Nightmares as the Experiential Base of Religion

“The nightmare reveals this, par excellence. There the healing reeducation might begin because there the instinctual soul is most real. Jones (p. 71) reminds us that “the vividness of Nightmares far transcends that of ordinary dreams.” Roscher and Laistner both observed this, and Jones (Ibid.) quotes others who have stressed this reality:

“The degree of consciousness during a paroxysm of Nightmare is so much greater than ever happens in a dream….Indeed I know no way in which a man has of convincing himself that the vision which has occurred during a paroxysm of Nightmare is not real…( J.Waller).

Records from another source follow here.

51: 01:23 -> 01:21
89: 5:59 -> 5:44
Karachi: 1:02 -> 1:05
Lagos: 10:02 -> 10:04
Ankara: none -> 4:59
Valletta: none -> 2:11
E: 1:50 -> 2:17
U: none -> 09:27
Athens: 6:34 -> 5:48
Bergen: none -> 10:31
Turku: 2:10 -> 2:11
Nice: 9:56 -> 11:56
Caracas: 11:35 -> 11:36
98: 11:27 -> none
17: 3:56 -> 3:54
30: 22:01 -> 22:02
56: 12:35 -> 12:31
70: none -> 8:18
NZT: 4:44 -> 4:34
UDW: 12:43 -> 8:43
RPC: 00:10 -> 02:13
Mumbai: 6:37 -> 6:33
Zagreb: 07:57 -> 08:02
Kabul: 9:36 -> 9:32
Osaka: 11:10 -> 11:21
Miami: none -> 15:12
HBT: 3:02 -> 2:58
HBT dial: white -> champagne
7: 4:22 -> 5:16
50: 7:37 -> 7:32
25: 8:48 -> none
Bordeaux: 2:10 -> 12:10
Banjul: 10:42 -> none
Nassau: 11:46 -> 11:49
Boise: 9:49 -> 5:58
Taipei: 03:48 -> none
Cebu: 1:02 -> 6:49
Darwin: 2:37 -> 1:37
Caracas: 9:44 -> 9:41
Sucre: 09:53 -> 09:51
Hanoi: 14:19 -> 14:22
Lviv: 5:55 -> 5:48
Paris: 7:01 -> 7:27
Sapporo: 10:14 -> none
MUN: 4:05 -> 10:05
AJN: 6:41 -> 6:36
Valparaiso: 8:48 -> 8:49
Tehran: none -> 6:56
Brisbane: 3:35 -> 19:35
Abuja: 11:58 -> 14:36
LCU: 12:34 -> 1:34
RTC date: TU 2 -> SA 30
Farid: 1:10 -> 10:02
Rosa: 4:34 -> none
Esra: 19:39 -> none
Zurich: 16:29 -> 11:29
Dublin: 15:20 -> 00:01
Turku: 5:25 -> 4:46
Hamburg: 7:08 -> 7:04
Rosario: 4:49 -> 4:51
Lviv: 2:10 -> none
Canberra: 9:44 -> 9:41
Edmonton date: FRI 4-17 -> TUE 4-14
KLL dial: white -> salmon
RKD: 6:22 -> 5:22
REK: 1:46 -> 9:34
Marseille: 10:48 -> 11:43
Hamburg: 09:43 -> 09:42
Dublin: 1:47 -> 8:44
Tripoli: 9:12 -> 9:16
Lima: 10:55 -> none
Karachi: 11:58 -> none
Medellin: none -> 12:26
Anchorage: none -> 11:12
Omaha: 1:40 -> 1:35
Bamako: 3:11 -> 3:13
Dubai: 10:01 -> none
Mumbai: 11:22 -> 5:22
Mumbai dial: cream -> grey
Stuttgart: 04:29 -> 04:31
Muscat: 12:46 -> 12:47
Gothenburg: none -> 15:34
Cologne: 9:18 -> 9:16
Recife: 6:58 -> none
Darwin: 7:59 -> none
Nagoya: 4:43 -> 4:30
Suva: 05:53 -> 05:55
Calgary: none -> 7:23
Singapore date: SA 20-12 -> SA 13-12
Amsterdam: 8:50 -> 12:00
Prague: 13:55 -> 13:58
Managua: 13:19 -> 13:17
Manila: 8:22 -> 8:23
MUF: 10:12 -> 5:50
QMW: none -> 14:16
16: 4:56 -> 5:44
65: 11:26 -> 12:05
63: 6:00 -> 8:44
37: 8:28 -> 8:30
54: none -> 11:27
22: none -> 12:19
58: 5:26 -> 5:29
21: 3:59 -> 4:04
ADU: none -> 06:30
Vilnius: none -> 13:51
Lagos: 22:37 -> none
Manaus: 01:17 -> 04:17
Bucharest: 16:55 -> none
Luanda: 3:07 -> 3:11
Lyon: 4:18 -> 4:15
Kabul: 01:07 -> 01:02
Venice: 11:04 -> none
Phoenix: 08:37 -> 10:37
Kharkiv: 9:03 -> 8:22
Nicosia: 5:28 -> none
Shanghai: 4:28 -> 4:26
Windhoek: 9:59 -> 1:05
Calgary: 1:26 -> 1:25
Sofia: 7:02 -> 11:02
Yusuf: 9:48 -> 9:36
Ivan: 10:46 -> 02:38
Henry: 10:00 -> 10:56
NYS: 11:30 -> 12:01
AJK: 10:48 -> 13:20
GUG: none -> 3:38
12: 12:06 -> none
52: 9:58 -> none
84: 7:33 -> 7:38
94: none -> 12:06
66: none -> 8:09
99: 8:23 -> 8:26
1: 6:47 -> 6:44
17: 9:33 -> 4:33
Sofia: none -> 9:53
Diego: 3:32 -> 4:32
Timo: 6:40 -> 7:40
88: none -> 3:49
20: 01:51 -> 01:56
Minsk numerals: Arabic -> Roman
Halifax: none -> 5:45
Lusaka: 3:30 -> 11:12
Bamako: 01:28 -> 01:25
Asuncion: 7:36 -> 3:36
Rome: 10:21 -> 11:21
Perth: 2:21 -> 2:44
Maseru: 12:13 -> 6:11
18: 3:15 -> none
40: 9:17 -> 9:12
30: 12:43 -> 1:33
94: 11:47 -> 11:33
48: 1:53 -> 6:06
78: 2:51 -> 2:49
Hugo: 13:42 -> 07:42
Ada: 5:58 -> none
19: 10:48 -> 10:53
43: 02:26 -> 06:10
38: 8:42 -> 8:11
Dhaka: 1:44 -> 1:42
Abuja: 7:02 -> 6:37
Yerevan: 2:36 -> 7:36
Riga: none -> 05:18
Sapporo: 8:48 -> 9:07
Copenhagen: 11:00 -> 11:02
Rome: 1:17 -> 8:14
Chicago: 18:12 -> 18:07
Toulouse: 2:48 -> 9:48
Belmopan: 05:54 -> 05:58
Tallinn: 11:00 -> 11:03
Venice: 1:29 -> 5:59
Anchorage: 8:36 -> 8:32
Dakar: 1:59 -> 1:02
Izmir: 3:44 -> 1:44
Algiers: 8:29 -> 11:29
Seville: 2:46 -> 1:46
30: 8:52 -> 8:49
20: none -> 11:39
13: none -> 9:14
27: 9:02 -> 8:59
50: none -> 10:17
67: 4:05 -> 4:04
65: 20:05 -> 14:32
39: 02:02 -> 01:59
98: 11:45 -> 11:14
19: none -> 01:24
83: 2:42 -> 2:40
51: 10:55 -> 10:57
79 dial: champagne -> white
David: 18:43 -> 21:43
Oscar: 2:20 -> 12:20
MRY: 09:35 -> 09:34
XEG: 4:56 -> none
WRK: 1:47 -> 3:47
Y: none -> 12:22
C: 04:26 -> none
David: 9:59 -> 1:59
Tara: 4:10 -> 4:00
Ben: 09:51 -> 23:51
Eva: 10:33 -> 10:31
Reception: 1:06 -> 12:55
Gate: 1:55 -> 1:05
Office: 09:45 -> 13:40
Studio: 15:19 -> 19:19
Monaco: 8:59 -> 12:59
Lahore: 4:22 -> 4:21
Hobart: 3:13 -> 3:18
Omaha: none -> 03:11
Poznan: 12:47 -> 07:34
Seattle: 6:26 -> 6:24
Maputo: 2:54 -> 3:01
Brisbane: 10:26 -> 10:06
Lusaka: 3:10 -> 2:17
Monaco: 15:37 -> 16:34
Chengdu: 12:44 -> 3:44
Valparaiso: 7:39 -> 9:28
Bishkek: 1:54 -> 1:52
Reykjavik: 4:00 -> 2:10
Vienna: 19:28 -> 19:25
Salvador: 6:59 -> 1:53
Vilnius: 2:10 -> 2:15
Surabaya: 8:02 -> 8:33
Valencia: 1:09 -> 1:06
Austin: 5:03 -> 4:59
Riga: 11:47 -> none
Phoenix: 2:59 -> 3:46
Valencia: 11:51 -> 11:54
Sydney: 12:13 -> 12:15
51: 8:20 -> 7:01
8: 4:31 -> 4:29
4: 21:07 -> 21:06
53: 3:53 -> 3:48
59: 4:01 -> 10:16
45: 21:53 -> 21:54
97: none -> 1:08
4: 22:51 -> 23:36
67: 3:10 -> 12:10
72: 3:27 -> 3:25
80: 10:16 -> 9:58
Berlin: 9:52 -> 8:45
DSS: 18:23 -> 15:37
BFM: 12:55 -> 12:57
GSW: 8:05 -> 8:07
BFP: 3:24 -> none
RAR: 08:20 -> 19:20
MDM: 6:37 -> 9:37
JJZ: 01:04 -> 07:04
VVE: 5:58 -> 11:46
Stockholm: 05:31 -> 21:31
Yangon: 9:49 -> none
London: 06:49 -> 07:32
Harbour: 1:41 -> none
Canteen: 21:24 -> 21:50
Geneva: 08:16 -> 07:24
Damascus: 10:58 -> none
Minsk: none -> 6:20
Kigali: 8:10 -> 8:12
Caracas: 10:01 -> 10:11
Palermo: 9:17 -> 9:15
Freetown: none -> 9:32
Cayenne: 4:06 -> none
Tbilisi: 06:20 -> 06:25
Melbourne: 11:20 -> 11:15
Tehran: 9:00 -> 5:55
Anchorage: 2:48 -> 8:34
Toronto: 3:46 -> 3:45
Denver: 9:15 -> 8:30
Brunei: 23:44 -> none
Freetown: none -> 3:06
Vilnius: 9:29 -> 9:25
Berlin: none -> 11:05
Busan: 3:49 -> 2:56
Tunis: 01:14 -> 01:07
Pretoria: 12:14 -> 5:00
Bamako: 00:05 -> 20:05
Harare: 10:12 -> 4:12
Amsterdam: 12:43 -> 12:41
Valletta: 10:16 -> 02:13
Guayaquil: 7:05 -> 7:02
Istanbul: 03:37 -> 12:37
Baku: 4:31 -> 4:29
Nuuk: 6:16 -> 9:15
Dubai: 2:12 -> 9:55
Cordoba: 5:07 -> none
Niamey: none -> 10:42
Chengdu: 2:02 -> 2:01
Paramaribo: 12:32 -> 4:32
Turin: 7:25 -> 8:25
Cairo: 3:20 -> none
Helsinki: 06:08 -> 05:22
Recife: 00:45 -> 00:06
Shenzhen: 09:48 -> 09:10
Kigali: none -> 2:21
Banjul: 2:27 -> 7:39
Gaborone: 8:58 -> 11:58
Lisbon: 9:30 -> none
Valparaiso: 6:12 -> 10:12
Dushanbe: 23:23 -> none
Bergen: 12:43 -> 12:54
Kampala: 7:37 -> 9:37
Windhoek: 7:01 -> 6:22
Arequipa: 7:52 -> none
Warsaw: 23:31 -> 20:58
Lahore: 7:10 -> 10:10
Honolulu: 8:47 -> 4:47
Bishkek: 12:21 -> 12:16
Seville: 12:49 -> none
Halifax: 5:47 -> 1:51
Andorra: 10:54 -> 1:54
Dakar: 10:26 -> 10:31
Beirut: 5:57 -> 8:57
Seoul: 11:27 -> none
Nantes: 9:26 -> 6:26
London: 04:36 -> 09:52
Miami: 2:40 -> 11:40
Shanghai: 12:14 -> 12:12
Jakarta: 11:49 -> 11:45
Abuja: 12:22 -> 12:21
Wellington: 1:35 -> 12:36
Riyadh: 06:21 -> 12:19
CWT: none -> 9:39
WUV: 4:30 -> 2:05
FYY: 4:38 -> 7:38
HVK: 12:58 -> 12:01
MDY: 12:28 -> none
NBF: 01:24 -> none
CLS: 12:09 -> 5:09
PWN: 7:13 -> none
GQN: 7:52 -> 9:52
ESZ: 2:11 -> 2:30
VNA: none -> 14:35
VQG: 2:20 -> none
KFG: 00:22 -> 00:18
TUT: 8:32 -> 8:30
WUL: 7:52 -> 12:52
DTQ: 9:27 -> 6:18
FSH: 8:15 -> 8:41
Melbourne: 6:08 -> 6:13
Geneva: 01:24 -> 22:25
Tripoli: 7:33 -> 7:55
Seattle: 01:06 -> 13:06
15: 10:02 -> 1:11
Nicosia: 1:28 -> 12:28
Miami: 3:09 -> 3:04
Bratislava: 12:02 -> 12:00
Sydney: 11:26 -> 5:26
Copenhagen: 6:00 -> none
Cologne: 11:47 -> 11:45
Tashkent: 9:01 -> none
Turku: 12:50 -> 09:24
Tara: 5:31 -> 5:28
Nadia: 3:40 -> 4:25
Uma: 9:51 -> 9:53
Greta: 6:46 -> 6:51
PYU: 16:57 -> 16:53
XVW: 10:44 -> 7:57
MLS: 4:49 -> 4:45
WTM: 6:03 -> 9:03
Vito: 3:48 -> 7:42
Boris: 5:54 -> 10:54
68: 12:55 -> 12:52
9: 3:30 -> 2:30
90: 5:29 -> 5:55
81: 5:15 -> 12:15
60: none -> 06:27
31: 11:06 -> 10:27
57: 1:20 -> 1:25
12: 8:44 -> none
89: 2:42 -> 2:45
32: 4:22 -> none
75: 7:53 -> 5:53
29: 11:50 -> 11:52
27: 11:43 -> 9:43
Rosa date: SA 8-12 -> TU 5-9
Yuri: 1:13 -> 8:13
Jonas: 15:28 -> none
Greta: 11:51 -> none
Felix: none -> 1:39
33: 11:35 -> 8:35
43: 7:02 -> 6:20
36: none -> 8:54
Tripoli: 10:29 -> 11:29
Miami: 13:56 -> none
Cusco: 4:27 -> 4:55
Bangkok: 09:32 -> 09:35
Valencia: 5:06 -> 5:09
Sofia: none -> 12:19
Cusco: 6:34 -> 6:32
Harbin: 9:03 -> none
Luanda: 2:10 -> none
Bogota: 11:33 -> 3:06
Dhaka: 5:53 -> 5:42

“The illusions which occur are perhaps the most extraordinary phenomena of nightmare; and so strongly are they often impressed upon the mind, that, even on waking, we find it impossible not to believe them real….(R. Macnish).

“From this kind of experience Jones draws his main point condensed into the second motto I placed above: the vividness of the nightmare experience has given rise to the belief in the objective reality of personified demons and Gods: the nightmare is the experiential base of religion.”

–W.H. Roscher, Pan and the Nightmare: Ephialtes–A Pathological-Mythological Treatise on the Nightmare in Classical Antiquity, & An Essay on Pan by James Hillman, 1972. Pp. lxii. (James Hillman, “An Essay on Pan.”)

Numbers 7, 9 and 40, and the Omphalos.

“Later he became fascinated with more abstract topics: numbers in Greek medicine, the numbers seven, nine and forty, and the concept of an imaginary middle point, the omphalos or world-navel, a recurrent theme in Greek, Roman and Semitic mythology.”

–W.H. Roscher, Pan and the Nightmare: Ephialtes–A Pathological-Mythological Treatise on the Nightmare in Classical Antiquity, & An Essay on Pan by James Hillman, 1972. Pp., pg. v.